Bee Helpful = what you can do to aid pollinators
Plant a diversity of nectar and pollen producing species that provide blooms from early spring thru the fall. Include indigenous plants. Bees have good colour vision preferring blue and yellow. Avoid the use of pesticides. Spray with natural, organic insecticides and horticultural oils at the appropriate times only. Spraying when trees and shrubs are in bloom will mame and kill the bees. Include larval host plants for butterflies. Join Pollination Canada’s Citizen science project and monitor the pollinators that visit your garden. Contact Harmony Gardens Landscaping to design and build your own bio-diverse ecosystem, including a pollinator garden, within your outdoor space.
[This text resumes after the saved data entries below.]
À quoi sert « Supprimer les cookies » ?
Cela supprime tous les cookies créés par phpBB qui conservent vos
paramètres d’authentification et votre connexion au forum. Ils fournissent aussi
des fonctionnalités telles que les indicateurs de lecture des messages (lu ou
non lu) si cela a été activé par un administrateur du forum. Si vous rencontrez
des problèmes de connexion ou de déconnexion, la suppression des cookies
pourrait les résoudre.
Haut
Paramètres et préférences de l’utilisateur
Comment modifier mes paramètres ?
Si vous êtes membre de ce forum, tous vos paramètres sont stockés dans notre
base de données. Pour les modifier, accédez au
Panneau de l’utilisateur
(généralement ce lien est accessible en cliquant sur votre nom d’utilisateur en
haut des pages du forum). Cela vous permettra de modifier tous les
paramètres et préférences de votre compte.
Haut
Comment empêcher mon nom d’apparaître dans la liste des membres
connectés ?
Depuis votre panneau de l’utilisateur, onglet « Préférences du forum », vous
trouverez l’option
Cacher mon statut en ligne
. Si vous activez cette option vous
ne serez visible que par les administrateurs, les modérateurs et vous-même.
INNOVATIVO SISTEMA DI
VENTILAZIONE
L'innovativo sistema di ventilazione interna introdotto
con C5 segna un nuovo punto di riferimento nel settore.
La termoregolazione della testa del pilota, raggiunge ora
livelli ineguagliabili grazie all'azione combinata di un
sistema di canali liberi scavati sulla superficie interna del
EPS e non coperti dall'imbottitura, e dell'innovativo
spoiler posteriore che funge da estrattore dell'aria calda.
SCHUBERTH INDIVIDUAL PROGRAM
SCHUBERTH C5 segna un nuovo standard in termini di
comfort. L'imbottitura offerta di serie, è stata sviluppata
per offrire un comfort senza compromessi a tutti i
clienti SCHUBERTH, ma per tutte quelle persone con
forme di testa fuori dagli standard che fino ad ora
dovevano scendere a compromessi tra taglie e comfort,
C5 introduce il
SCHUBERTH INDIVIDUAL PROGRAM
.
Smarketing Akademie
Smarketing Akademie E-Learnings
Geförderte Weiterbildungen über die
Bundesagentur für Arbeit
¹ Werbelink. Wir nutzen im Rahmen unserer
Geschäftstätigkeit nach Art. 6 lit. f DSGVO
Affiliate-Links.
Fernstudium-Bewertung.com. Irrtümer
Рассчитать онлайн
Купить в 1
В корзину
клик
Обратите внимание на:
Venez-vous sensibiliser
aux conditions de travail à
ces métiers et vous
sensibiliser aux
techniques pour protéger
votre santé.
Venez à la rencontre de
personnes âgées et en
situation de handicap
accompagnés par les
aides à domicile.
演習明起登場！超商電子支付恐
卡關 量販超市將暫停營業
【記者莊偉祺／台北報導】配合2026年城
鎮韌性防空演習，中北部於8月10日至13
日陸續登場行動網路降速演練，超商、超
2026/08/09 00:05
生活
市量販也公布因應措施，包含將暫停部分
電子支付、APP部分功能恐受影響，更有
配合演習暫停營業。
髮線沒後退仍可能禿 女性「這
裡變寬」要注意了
Serviceberry, Dogwood, wild strawberry, wild geranium, Oregon grape, red currants, raspberry, violets, crocus, scilla, hepatica, primrose, apple, pear, peach, plum, crabapple trees, hawthorn, locust, basswood, Russian olive, tulip tree, and orange trees.
Hyssop, sunflower, blazing star liatris, bergamot, black-eyed Susan, stonecrop sedum, goldenrod, Culver’s root, salvia, milkweed, coreopsis, buddleia, lupine, tansy, lavender, oregano, rosemary, borage, sage, savory, basil and heather.
Plants poisonous to bees = avoid planting these
Mountain laurel, snow-on-the-mountain, andromedes, pieris, rhodendron, flowering tobacco, wild aster and boxwoods.